Passage:
== Segment start ==

This chapter has presented background information designed to illustrate several key points about the participation of students with disabilities and English language learners in large-scale assessments. First, students with disabilities and English language learners are an extremely diverse group. Including them in large-scale assessments so that their educational status and their needs will be addressed along with those of other students is not only important but a legal mandate for states. However, their diverse needs call for assessment approaches that are both flexible enough to evaluate what they know and can do and rigorous enough that the results can be safely compared with those from other assessments.

Second, the legal requirements and professional standards regarding the assessment of these two groups of students provide considerable guidance to those responsible for setting assessment policy and developing assessment tools. They have established both the necessity for testing students with disabilities and English language learners and the key questions of fairness that arise when they are tested. These sources, however, offer relatively little guidance with regard to the practical difficulties associated with testing these two groups. As a consequence, there is considerable variation around the country in the way these students are assessed.

Finally, a key tool used in assessing students in these two groups is accommodation. These measures, designed to overcome obstacles to testing that are irrelevant to the constructs being measured, have the potential to make it possible to obtain accurate results for students who could not be reliably assessed without them. Many different accommodations are in use around the country. The ways in which they are used, the variety in the ways they are applied, and the knowledge base about their effects on testing results are the focus of the remainder of the report.

== Segment end ==

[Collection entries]
== Segment start ==

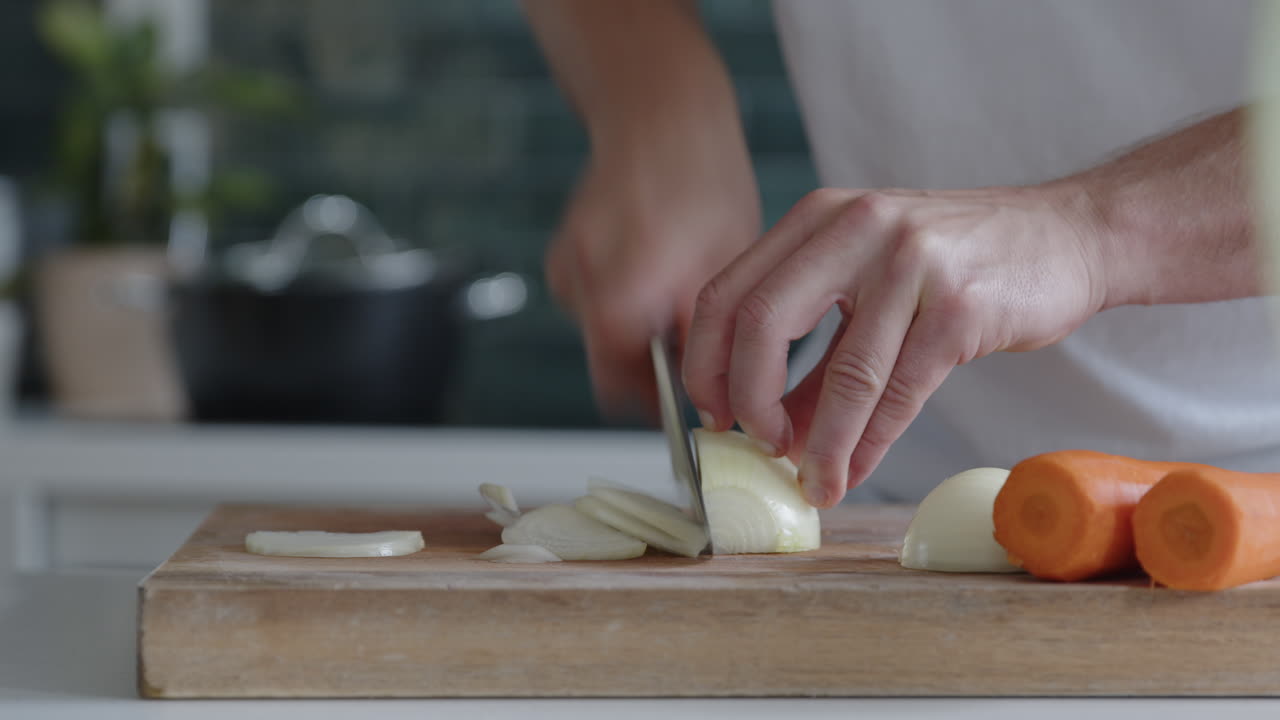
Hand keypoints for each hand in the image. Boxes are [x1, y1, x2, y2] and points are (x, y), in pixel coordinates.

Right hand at [546, 137, 759, 416]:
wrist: (661, 116)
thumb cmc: (704, 180)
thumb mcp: (727, 269)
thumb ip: (709, 335)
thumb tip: (710, 387)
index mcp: (623, 295)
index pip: (620, 389)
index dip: (658, 402)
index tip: (688, 400)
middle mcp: (582, 287)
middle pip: (607, 364)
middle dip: (649, 365)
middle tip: (694, 348)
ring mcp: (566, 270)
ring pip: (601, 335)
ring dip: (637, 330)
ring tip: (676, 291)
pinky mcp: (562, 257)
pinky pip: (593, 303)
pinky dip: (622, 300)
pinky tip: (652, 267)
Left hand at [682, 184, 1108, 505]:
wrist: (1066, 237)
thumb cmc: (959, 263)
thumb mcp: (870, 288)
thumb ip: (815, 353)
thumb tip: (769, 431)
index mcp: (819, 217)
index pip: (727, 293)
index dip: (706, 363)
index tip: (713, 414)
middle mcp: (856, 227)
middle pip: (762, 324)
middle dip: (748, 400)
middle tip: (757, 445)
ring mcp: (911, 262)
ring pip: (844, 374)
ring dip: (820, 444)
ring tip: (813, 483)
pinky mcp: (962, 306)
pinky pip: (900, 392)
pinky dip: (870, 443)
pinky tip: (854, 470)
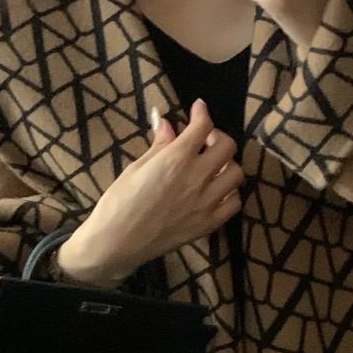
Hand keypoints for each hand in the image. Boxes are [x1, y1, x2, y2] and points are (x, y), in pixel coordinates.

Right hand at [57, 99, 241, 286]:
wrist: (116, 243)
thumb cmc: (119, 203)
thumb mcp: (136, 167)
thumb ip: (159, 145)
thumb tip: (166, 123)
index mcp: (176, 159)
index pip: (202, 126)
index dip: (202, 112)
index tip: (198, 108)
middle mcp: (197, 178)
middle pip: (227, 146)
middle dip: (217, 136)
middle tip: (203, 138)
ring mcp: (206, 202)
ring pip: (236, 173)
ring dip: (226, 163)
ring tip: (211, 165)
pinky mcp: (208, 224)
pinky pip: (234, 203)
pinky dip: (230, 192)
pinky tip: (216, 190)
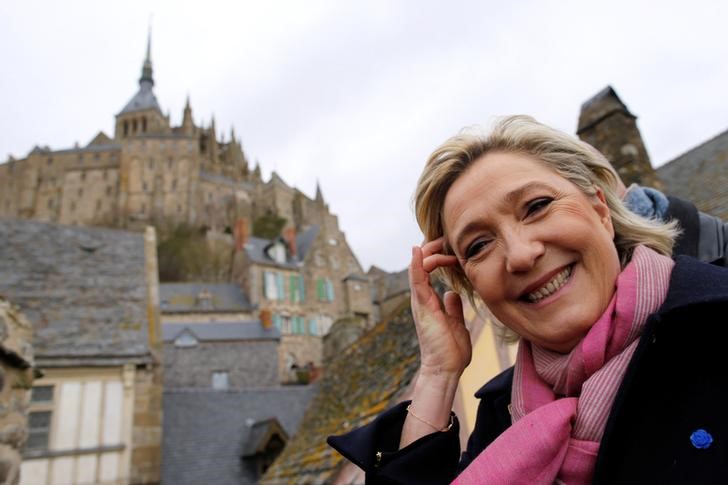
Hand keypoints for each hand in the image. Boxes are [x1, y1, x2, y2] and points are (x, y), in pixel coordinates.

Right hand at [409, 238, 471, 378]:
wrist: (445, 370)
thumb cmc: (450, 351)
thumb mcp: (456, 322)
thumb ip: (452, 307)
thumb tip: (452, 294)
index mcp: (430, 300)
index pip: (429, 269)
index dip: (439, 254)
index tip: (454, 247)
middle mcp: (422, 298)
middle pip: (422, 264)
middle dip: (433, 247)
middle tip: (446, 236)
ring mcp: (420, 302)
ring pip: (417, 268)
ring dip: (427, 252)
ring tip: (439, 240)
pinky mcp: (422, 306)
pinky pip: (416, 281)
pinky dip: (416, 264)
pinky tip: (418, 251)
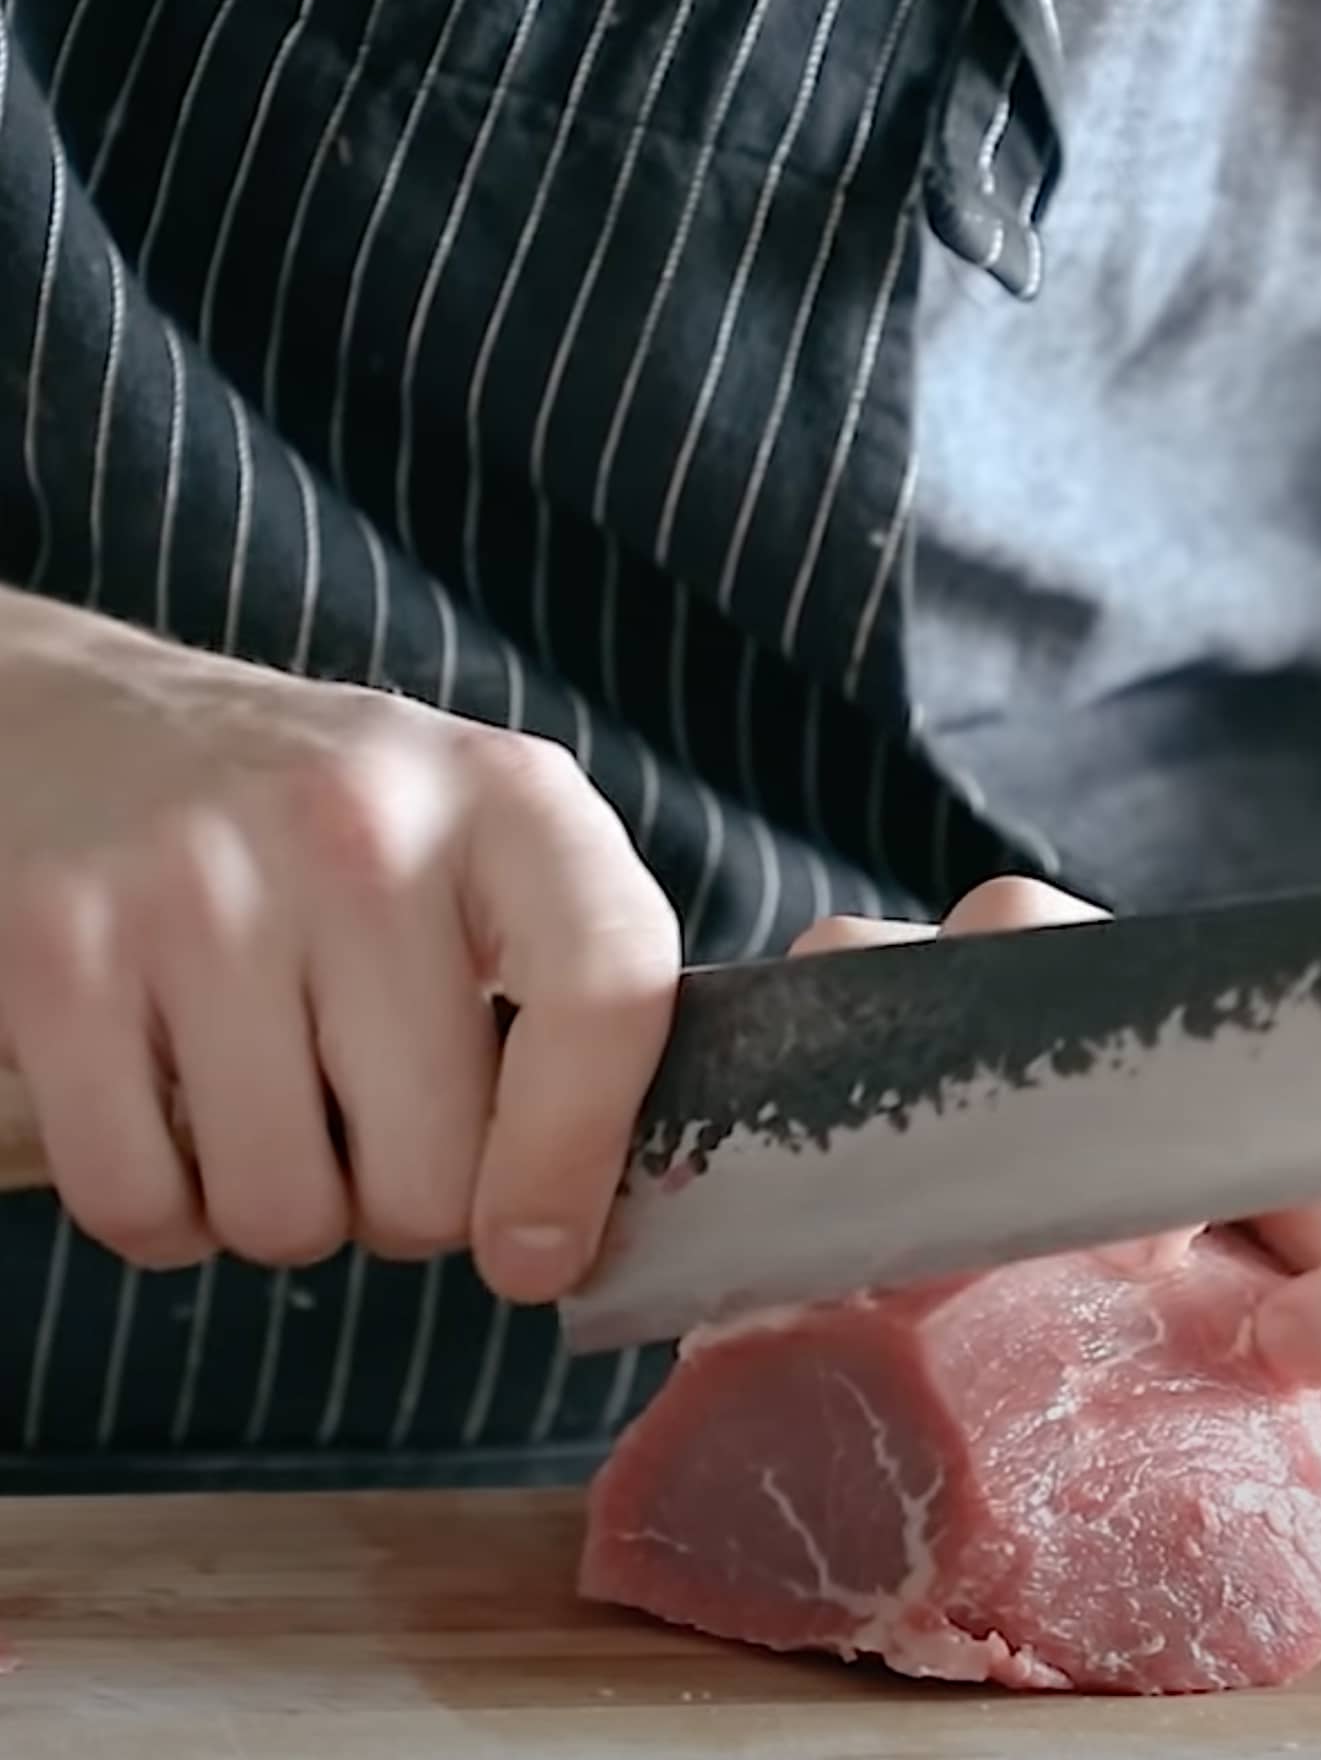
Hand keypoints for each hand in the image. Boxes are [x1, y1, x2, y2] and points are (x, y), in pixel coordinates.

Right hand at [0, 590, 677, 1302]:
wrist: (102, 727)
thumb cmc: (335, 827)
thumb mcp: (490, 852)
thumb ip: (575, 1003)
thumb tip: (576, 1233)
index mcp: (510, 800)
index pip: (608, 990)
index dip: (581, 1156)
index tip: (542, 1250)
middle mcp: (360, 826)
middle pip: (435, 1169)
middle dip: (412, 1199)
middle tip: (376, 1117)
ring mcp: (198, 886)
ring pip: (287, 1212)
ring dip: (289, 1204)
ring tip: (278, 1093)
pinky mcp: (56, 954)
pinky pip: (142, 1207)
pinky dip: (165, 1207)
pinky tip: (178, 1106)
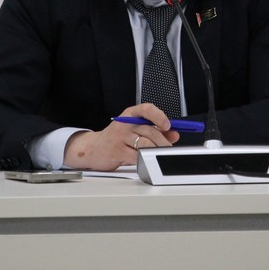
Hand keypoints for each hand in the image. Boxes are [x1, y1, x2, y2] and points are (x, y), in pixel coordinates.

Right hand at [62, 103, 180, 170]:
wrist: (94, 149)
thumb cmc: (117, 139)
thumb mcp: (135, 131)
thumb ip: (155, 130)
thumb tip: (174, 134)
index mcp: (130, 114)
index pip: (147, 109)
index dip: (159, 116)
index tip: (168, 125)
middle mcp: (125, 123)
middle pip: (150, 131)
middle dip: (163, 142)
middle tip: (169, 148)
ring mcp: (120, 137)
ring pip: (146, 144)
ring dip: (156, 152)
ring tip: (158, 155)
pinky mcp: (117, 151)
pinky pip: (137, 156)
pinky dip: (145, 159)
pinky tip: (144, 160)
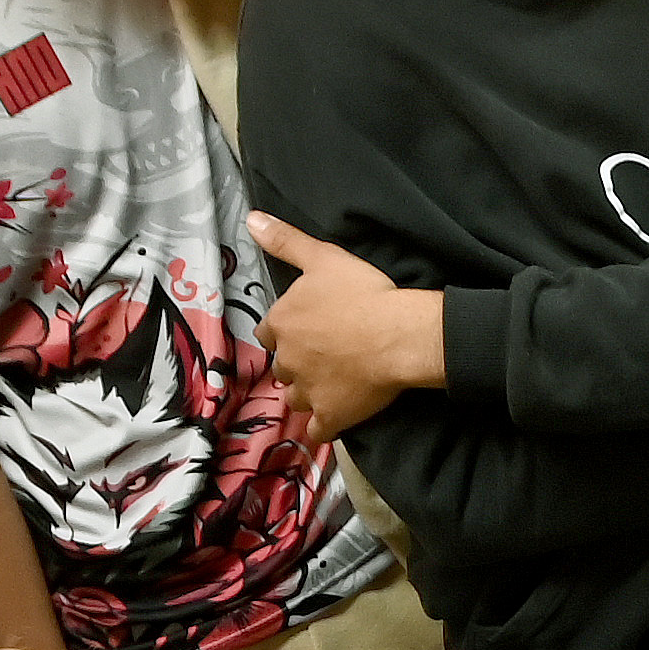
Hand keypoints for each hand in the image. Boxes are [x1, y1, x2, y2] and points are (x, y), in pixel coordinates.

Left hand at [245, 215, 439, 437]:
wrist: (398, 334)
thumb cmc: (362, 292)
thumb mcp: (322, 257)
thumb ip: (285, 240)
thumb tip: (250, 219)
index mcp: (281, 324)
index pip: (269, 334)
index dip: (286, 333)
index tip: (307, 330)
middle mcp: (287, 360)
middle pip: (282, 368)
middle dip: (297, 365)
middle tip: (324, 357)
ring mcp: (307, 392)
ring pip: (296, 398)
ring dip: (308, 394)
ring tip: (331, 386)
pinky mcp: (330, 417)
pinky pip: (318, 430)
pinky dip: (324, 425)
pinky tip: (336, 417)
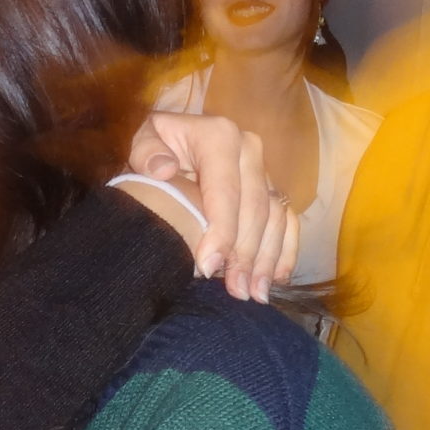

== Segment end ==

Work request:
Set down, word for word, the part of the assessment passage above that opens with the words containing "Second, the legal" and closes with "students are assessed.".

Exercise output:
Second, the legal requirements and professional standards regarding the assessment of these two groups of students provide considerable guidance to those responsible for setting assessment policy and developing assessment tools. They have established both the necessity for testing students with disabilities and English language learners and the key questions of fairness that arise when they are tested. These sources, however, offer relatively little guidance with regard to the practical difficulties associated with testing these two groups. As a consequence, there is considerable variation around the country in the way these students are assessed.